Navigation blunder sees AirAsia plane landing in Melbourne instead of KL


An AirAsia flight bound for Kuala Lumpur from Sydney flew to Melbourne instead because the pilot had entered the wrong coordinates into the internal navigation system, said a news report based on the findings of an air safety investigation.
According to The Guardian, "a combination of data entry errors, crew ignoring unexplained chimes from the computer system, and bad weather in Sydney" led to the Airbus A330 landing in Melbourne just after 2pm, some three hours after take off on March 10 last year.
The publication also noted that while the Melbourne airport is 722km southwest of Sydney, Kuala Lumpur is 6,611km northwest.
Citing the findings of the Australian Transport Safety Bureau (ATSB) published today,Guardian said the problem occurred when faulty earmuffs prompted the captain and first officer to swap their usual pre-flight checks.
"Ordinarily, the (ATSB) report said, the captain would conduct an external inspection of the plane while the first officer stayed in the cockpit and, among other tasks, completed the position initialisation and alignment procedures.
"On this day, however, the captain's ear protection was not available so he took over the cockpit tasks, which included entering their current coordinates, usually given as the coordinates of the departure gate, into the plane's internal navigation system."
The ATSB found that the captain manually copied the coordinates from a sign outside the cockpit window into the system, and that later analysis showed a "data entry error".
Instead of entering the longitude as 151̊ 9.8’ east, or 15109.8 in the system, the pilot incorrectly entered it as 15̊ 19.8’ east, or 01519.8.
"This resulted in a positional error in excess of 11,000km, which adversely affected the aircraft's navigation systems and some alerting systems," Guardian quoted the ATSB.
However, the ATSB also noted that the crew had "a number of opportunities to identify and correct the error" but did not notice it until they had become airborne and started to track in the wrong direction.
"Those opportunities included a flag or message that flashed up on the captain's screen during crosscheck of the cockpit preparations, which the first officer later told ATSB investigators he had seen but not mentioned because it was 'too quick to interpret'; and three separate chimes which, because they were not accompanied by a message from the computer, were ignored.
"A fifth sign that something was wrong came in the form of an alert blaring: "TERRAIN! TERRAIN!" This was not ignored – both pilots said it had 'startled' them. But, as that alert meant they were about to hit something and they could see the way ahead was clear, and as the busy runways at Sydney airport made the full response to such an alert 'undesirable', they pressed on," said Guardian.

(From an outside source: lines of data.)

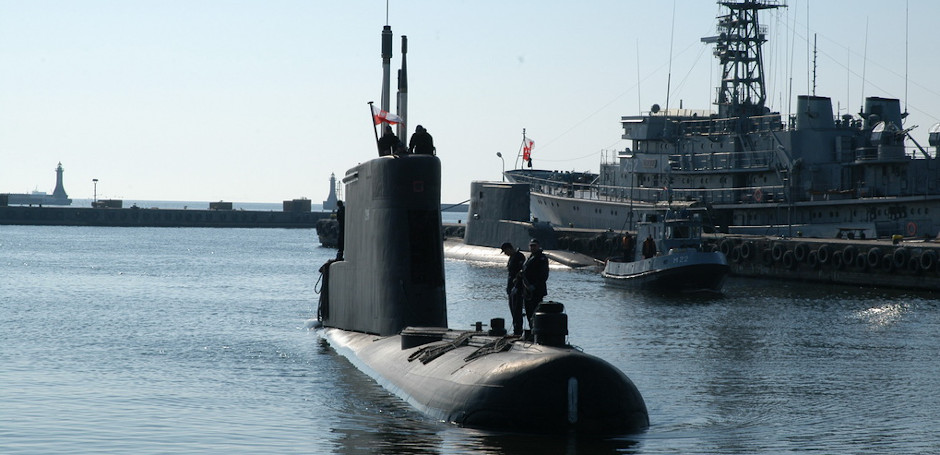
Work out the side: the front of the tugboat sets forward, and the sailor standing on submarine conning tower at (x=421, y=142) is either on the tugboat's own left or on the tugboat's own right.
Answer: on the tugboat's own right

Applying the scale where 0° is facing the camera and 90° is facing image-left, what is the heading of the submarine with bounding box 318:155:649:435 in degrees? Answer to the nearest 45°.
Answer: approximately 315°

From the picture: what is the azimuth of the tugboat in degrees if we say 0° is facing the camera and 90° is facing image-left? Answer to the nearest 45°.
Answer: approximately 315°

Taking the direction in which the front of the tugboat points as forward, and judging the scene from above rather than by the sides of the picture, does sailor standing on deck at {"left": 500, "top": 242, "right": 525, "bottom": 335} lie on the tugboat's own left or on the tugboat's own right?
on the tugboat's own right

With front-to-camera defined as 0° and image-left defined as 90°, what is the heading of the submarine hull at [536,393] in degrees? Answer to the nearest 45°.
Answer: approximately 315°

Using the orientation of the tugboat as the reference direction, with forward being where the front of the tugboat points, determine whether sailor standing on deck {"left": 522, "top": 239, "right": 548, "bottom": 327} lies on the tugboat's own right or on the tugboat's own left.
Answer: on the tugboat's own right
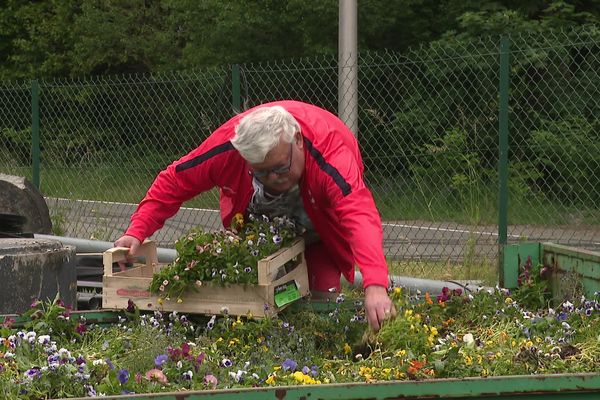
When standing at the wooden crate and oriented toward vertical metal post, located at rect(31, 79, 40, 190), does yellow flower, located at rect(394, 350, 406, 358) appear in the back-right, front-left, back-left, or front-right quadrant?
back-right

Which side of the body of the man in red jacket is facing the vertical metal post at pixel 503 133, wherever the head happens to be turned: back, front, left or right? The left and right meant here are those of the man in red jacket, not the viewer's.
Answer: back

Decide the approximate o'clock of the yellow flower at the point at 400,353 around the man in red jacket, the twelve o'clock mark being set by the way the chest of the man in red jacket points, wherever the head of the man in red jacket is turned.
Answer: The yellow flower is roughly at 10 o'clock from the man in red jacket.

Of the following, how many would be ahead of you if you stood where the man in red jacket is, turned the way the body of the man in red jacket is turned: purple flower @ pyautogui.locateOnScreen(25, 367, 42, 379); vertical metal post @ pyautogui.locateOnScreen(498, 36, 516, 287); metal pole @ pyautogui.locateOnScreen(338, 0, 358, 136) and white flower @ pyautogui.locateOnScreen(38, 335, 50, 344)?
2

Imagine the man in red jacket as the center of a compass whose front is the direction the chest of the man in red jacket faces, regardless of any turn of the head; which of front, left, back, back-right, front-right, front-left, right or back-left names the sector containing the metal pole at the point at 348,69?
back-right

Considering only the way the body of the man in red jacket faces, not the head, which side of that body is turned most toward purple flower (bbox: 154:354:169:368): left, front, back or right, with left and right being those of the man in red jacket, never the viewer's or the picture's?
front

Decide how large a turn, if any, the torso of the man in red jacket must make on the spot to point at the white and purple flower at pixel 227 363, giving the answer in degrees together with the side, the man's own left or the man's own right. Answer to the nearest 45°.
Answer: approximately 45° to the man's own left

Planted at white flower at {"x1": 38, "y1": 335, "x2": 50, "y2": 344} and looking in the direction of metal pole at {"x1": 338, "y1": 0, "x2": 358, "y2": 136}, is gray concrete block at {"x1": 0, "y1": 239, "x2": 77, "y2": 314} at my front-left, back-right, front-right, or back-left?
front-left

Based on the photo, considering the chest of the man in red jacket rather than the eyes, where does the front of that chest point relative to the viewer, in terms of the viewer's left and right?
facing the viewer and to the left of the viewer

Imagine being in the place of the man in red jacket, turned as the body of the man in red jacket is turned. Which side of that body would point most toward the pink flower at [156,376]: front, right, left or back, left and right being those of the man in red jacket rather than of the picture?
front

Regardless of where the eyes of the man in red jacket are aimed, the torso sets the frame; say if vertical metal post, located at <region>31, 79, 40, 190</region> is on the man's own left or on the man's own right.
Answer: on the man's own right

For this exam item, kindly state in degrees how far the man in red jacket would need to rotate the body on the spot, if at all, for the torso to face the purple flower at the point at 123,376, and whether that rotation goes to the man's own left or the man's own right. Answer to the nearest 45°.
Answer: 0° — they already face it

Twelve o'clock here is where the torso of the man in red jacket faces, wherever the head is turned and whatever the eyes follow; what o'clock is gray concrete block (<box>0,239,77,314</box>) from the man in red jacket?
The gray concrete block is roughly at 2 o'clock from the man in red jacket.

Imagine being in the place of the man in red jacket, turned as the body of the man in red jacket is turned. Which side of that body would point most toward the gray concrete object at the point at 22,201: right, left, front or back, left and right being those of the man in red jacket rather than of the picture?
right
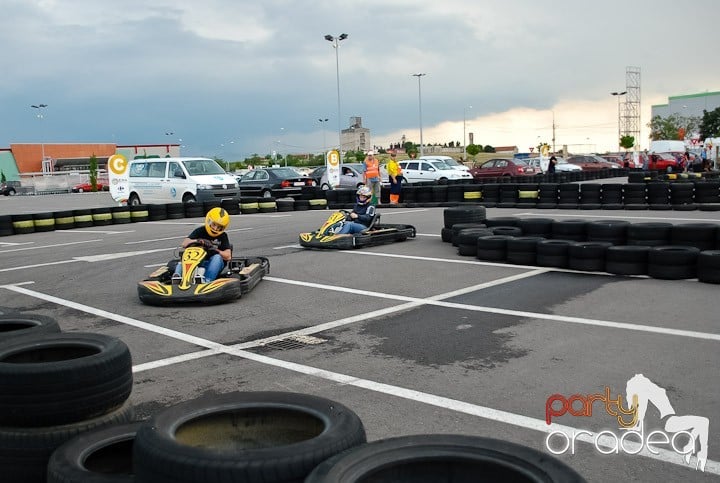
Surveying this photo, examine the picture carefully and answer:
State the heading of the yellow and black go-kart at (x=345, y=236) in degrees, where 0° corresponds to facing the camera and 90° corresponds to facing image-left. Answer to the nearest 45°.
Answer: approximately 45°

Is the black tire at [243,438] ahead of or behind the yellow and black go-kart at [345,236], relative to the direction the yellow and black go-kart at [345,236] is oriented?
ahead

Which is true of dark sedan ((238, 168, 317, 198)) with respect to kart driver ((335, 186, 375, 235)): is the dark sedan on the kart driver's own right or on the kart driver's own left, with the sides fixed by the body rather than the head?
on the kart driver's own right

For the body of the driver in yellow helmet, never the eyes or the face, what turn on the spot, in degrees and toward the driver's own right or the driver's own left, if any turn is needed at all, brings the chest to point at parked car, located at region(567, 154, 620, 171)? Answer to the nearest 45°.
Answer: approximately 180°

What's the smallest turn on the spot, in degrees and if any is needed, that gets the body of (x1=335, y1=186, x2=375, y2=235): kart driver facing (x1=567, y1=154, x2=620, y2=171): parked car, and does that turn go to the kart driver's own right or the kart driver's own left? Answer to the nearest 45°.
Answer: approximately 180°

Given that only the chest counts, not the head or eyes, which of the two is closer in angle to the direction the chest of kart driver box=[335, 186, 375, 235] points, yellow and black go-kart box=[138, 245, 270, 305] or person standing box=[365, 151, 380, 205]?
the yellow and black go-kart

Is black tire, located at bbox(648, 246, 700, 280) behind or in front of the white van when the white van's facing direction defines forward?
in front

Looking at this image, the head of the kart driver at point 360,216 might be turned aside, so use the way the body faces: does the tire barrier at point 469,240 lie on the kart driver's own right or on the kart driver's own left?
on the kart driver's own left

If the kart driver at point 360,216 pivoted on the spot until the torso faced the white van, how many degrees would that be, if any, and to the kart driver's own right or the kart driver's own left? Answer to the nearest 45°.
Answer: approximately 90° to the kart driver's own right

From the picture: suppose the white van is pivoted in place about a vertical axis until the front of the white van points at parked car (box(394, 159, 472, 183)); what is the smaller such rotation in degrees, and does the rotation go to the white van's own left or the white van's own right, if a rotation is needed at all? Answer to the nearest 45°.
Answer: approximately 90° to the white van's own left

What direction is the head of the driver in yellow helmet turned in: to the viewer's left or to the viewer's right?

However, when the autopilot was engaged at 410 feet, it tracked the plane moving left, toward the flight path of another runway.
According to the ATSB, when the captain and first officer tried to fix the system, it "resulted in further degradation of the navigation system, as well as to the aircraft's flight guidance and flight control systems".
Following this, the pilot requested to return to Sydney and informed the air traffic control that only a visual approach was possible, which is to land the aircraft without the assistance of the navigation system.
As the weather conditions had worsened in Sydney, air traffic control had advised the pilot to head to Melbourne.
In Melbourne, three hours was spent on fixing the problem and the plane arrived in Kuala Lumpur at 10.20pm, six hours behind schedule.
Advising AirAsia to upgrade its flight systems in order to prevent or detect such problems in future, the ATSB also said that even experienced flight crew are not immune from data entry errors.